Crystal’s gift for playing a part came to her rescue.
‘I’m sure you’re right,’ she said. ‘You should stay and be kind to Papa. Yes, that’s what you should do.’
She repeated this, evidently feeling that it was a mantra that she should cling to.
‘Now I need someone to drive me into Rome,’ she said.
‘The chauffeur will take you,’ Gustavo said. ‘I prefer to stay with my daughter.’
‘If you think a chauffeur’s good enough for me when I’m in such a state about my baby,’ Crystal sniffed.
‘Of course a chauffeur isn’t good enough,’ said Freddy from behind her. He’d slid into the room, unnoticed. ‘I’d be glad to drive you.’
‘Oh, Freddy, you’re so kind and understanding,’ Crystal said.
‘It’s my pleasure,’ he said, meaning it.
Joanna followed them out and downstairs to where the car had been brought around to the front. Before getting in Freddy gave her a wink. She shook her head in disapproval, which just made him wink again.
Before returning upstairs Joanna called Crystal’s Rome apartment. She knew the number after seeing Crystal dial it so often.
‘Elena? She’s on her way.’
The nanny gave an exasperated sigh. ‘There’s no need. I’ve fed him and he’s fast asleep. There’s nothing wrong with him.’
‘Well, she’s still on her way,’ Joanna said wryly.
She joined the others for supper and didn’t see Gustavo again until the end of the evening. Then he came seeking her, seizing her hands in his and holding them tight.
‘Thank you with all my heart,’ he said. ‘I would never have thought of that. However did I manage before you came along? You’ve transformed everything.
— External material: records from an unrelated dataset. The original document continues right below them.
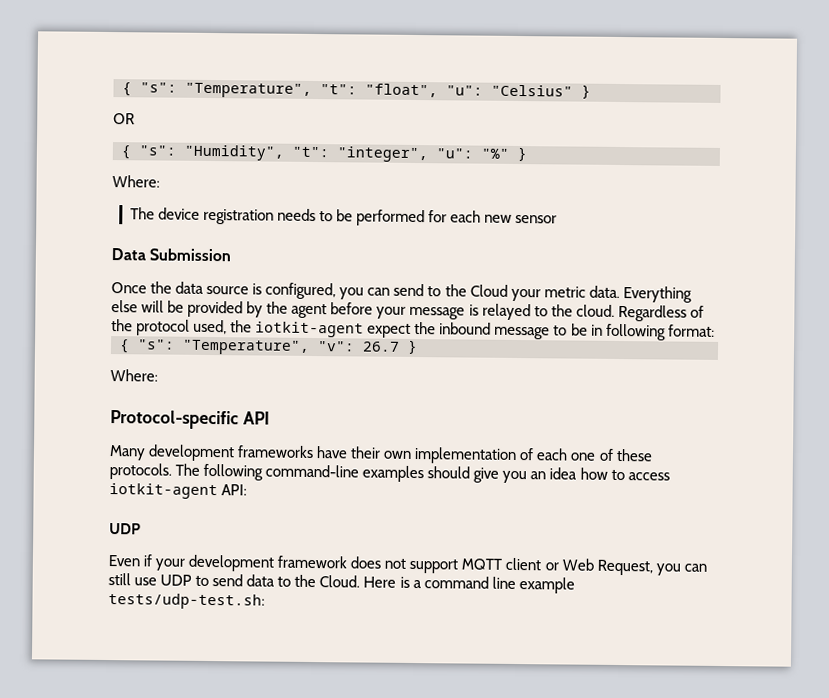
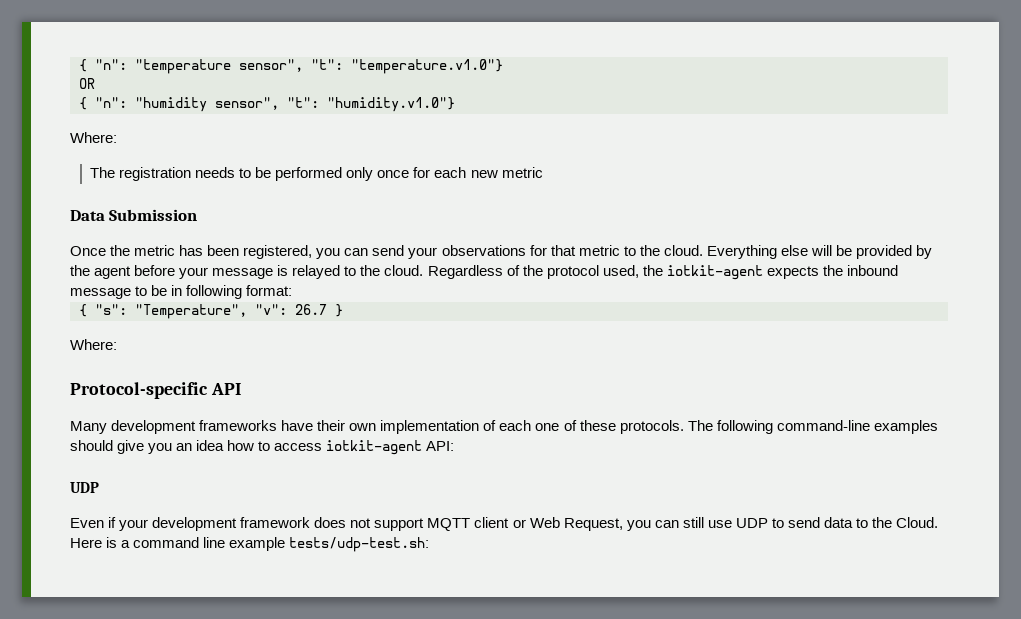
[122,82,591,99] [113,113,135,125] [121,144,527,163] { "s": "Temperature", "t": "float", "u": "Celsius" } // OR // { "s": "Humidity", "t": "integer", "u": "%" } -> [79,59,503,74] [79,78,95,89] [79,97,455,112] { "n": "temperature sensor", "t": "temperature.v1.0"} // OR // { "n": "humidity sensor", "t": "humidity.v1.0"}
[157,207,200,220] device -> (116, 172) none
(426, 218) none -> [346,167,410,181] only once
[515,214,558,224] sensor -> [501,167,543,178] metric
[175,281,620,302] data source is configured, you can send to the Cloud your metric data. -> [134,245,703,259] metric has been registered, you can send your observations for that metric to the cloud.
[367,323,412,338] expect -> [766,266,819,279] expects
If only I…’
For some reason he seemed unable to go on.
‘If only what?’
‘If only I’d listened to your advice before,’ he said, in an awkward way that told her it wasn’t what he’d been going to say.
‘It saved Renata’s face, poor little soul,’ she said sympathetically. ‘This way, she’s the one who made the decision.’
‘And that matters?’
‘Oh, yes,’ she said, her mind going back twelve years. ‘You’ve no idea how much it matters.’
He released her hands. ‘I’ll be grateful to you all my life,’ he said. ‘I only wish I knew the way to tell you what you’ve done for me-how much it means.’
She waited, hoping for something more, but it didn’t come. He’d retreated into himself again, and whatever he might have said would remain unspoken.